Direct archive access

The Direct Archive Access module in Speasy enables users to access any local or remote data archive that stores data in ISTP compliant CDF files. This module does not interact with any web service. Instead, it provides flexibility for users to configure and populate the necessary configuration files to expose the desired products.

Using this module, Speasy can seamlessly retrieve data from the specified data archive, leveraging predictable file names and paths within the archive. By adhering to the ISTP standards, Speasy ensures compatibility and smooth data access.

This module supports both regularly split files (one file per day for example) and randomly split files such as burst data.

To add your favourite products into Speasy, you need to add or edit an yaml file either located in Speasy lookup path, default user lookup path can be retrieved with spz.webservices.generic_archive.user_inventory_dir(). You need to add an entry per dataset with the following information:

  • For a regularly split dataset, you can configure it using the following YAML structure:

tha_efi:
  inventory_path: cdpp/THEMIS/THA/L2
  master_cdf: http://cdpp.irap.omp.eu/themisdata/tha/l2/efi/0000/tha_l2_efi_00000000_v01.cdf
  split_frequency: daily
  split_rule: regular
  url_pattern: http://cdpp.irap.omp.eu/themisdata/tha/l2/efi/{Y}/tha_l2_efi_{Y}{M:02d}{D:02d}_v\d+.cdf
  use_file_list: true
Here’s an explanation of the parameters::
  • tha_efi: The name you want to assign to your dataset.

  • inventory_path:: The desired inventory path for your dataset. In this example, it can be found in spz.inventories.data_tree.archive.cdpp.THEMIS.THA.L2.tha_efi.

  • master_cdf:: The URL or path to download a master CDF or any sample CDF for this dataset. Speasy requires it to complete the inventory with the dataset’s data variables. It is recommended to use master CDFs as they contain sufficient information while being smaller in size.

  • split_frequency:: The frequency at which your dataset is split. For example, if you have one file per day, month, or year. Allowed values are daily, monthly, yearly.

  • url_pattern:: The URL pattern to access each file. When requesting data within a specific interval, Speasy utilizes the split_frequency to determine the number of files to download and replaces the date/time information accordingly. It uses python {} format syntax, and available date/time placeholders are year (Y), month (M) and day (D) are available. You can also utilize Python regular expressions if you are unable to predict certain parts of the file name, such as the file version, but you have set use_file_list to true.
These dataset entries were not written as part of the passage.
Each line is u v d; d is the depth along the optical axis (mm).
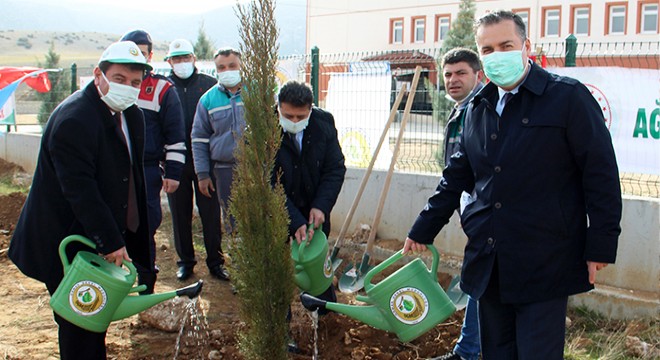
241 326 4551
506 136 2883
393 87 8016
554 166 2818
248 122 3104
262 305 3182
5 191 10281
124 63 3203
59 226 3320
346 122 7328
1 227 7723
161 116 5156
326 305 3312
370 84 7082
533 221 2824
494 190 2891
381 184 6566
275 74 3129
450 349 4324
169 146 5191
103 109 3293
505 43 2838
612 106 5562
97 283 3189
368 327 4480
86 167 3197
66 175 3154
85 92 3285
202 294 5547
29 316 5012
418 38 32719
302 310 4699
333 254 5113
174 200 5906
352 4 34750
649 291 4898
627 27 26672
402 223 6406
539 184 2826
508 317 3086
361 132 7207
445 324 4668
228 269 3301
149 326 4691
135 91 3287
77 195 3168
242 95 3121
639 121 5441
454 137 3963
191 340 4457
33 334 4645
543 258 2828
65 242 3242
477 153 3000
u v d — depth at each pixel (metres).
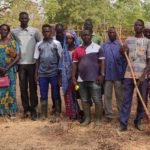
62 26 7.07
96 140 5.68
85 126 6.42
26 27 6.97
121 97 6.63
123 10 28.69
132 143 5.53
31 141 5.68
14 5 12.20
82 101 6.51
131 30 16.52
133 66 5.95
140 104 6.11
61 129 6.25
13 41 6.86
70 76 6.71
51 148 5.36
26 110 7.10
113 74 6.57
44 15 14.17
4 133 6.08
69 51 6.76
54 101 7.27
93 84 6.39
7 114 7.03
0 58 6.86
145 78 5.94
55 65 6.84
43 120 6.86
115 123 6.61
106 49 6.62
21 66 6.94
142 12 29.33
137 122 6.20
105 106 6.69
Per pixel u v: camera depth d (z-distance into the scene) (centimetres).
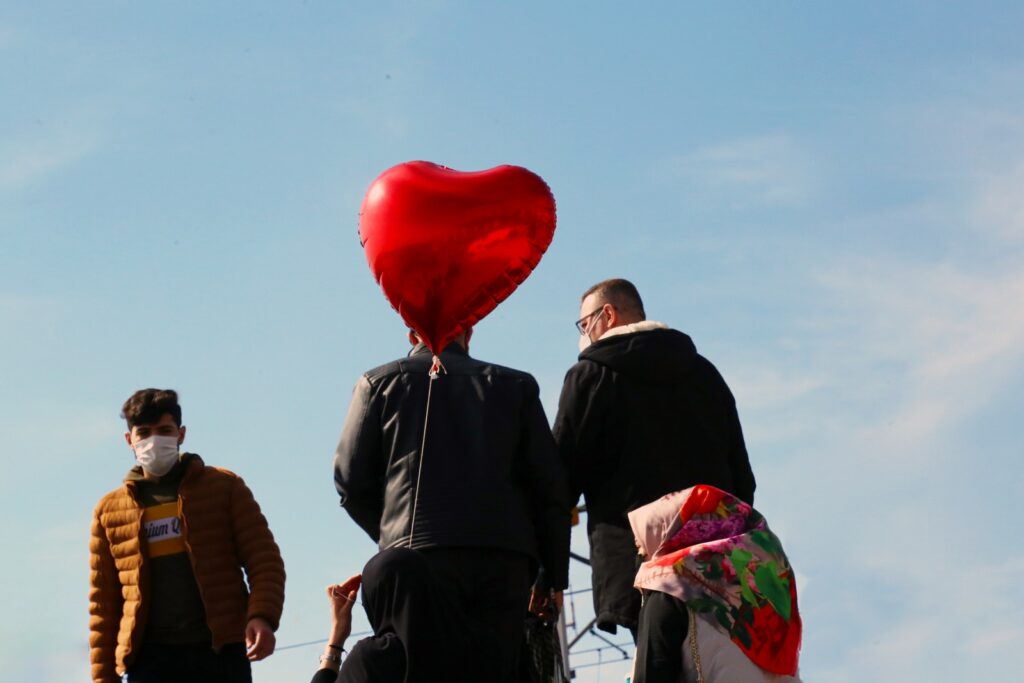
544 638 602
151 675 655
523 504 588
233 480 688
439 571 557
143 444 678
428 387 591
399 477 576
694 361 651
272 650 655
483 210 596
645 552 557
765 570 538
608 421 635
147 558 667
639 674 534
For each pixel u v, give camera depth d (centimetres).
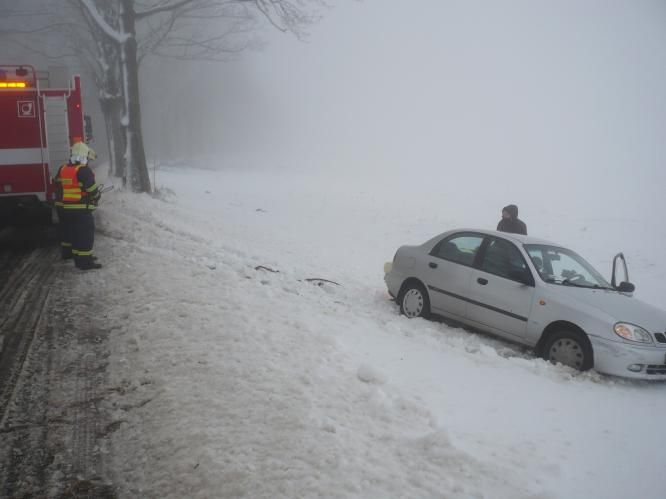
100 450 374
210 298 626
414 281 803
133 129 1823
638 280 1211
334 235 1675
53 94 1072
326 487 309
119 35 1794
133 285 703
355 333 618
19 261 893
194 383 436
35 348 530
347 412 392
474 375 536
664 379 584
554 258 716
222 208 1984
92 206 816
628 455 397
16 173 1066
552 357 627
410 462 338
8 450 370
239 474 323
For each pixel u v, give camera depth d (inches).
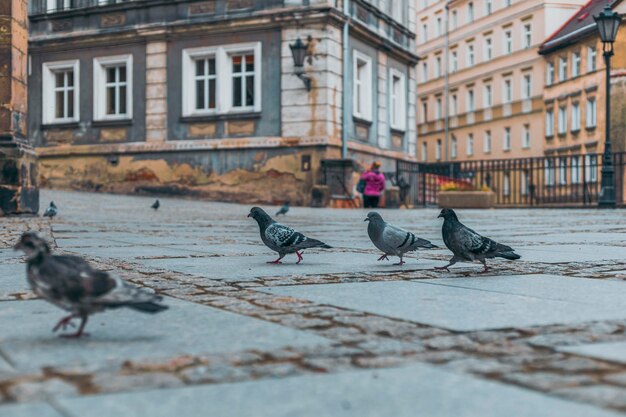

  • use_file_list:: If set to true, Speasy lists the files in the specified directory after generating the URL based on the url_pattern. It then selects the last matching file.

  • For a randomly split dataset, you can configure it using the following YAML structure:

mms2_fpi_brst_l2_des_moms:
    url_pattern: 'https://cdaweb.gsfc.nasa.gov/pub/data/mms/mms2/fpi/brst/l2/des-moms/{Y}/{M:02d}/mms2_fpi_brst_l2_des-moms_{Y}{M:02d}\d+_v\d+.\d+.\d+.cdf'
    use_file_list: true
    master_cdf: "https://cdaweb.gsfc.nasa.gov/pub/software/cdawlib/0MASTERS/mms2_fpi_brst_l2_des-moms_00000000_v01.cdf"
    inventory_path: 'cda/MMS/MMS2/FPI/BURST/MOMS'
    split_rule: "random"
    split_frequency: "monthly"
    fname_regex: 'mms2_fpi_brst_l2_des-moms_(?P<start>\d+)_v(?P<version>[\d\.]+)\.cdf'
Here’s an explanation of the parameters::
  • mms2_fpi_brst_l2_des_moms: The name you want to assign to your dataset.

  • inventory_path:: The desired inventory path for your dataset. In this example, it can be found in spz.inventories.data_tree.archive.cda.MMS.MMS2.FPI.BURST.MOMS.mms2_fpi_brst_l2_des_moms.

  • master_cdf:: The URL or path to download a master CDF or any sample CDF for this dataset. Speasy requires it to complete the inventory with the dataset’s data variables. It is recommended to use master CDFs as they contain sufficient information while being smaller in size.

  • split_frequency:: The frequency at which folders are is split for this dataset. For example, if you have one folder per day, month, or year. Allowed values are daily, monthly, yearly.

  • url_pattern:: The URL pattern to access files covering the current time range. When requesting data within a specific interval, Speasy utilizes the split_frequency to determine the number of folders to scan and replaces the date/time information accordingly. It uses python {} format syntax, and available date/time placeholders are year (Y), month (M) and day (D) are available. With randomly split datasets, it is important to ensure that the URL pattern includes the fixed and deterministic parts and rely on the fname_regex field to match files that cover the requested time range.

  • use_file_list:: If set to true, Speasy lists the files in the specified directory after generating the URL based on the url_pattern. It then selects the last matching file.

  • fname_regex: This regular expression is used to extract information such as the start date, stop date, and file version from the file names. It follows Python’s regular expression syntax and captures specific groups. The expected or supported groups are:
    • start: Start date, it should be parsable by dateutil.parser.parse (mandatory)

    • stop: Stop date, same as start date (optional)

    • version: Dataset version (optional)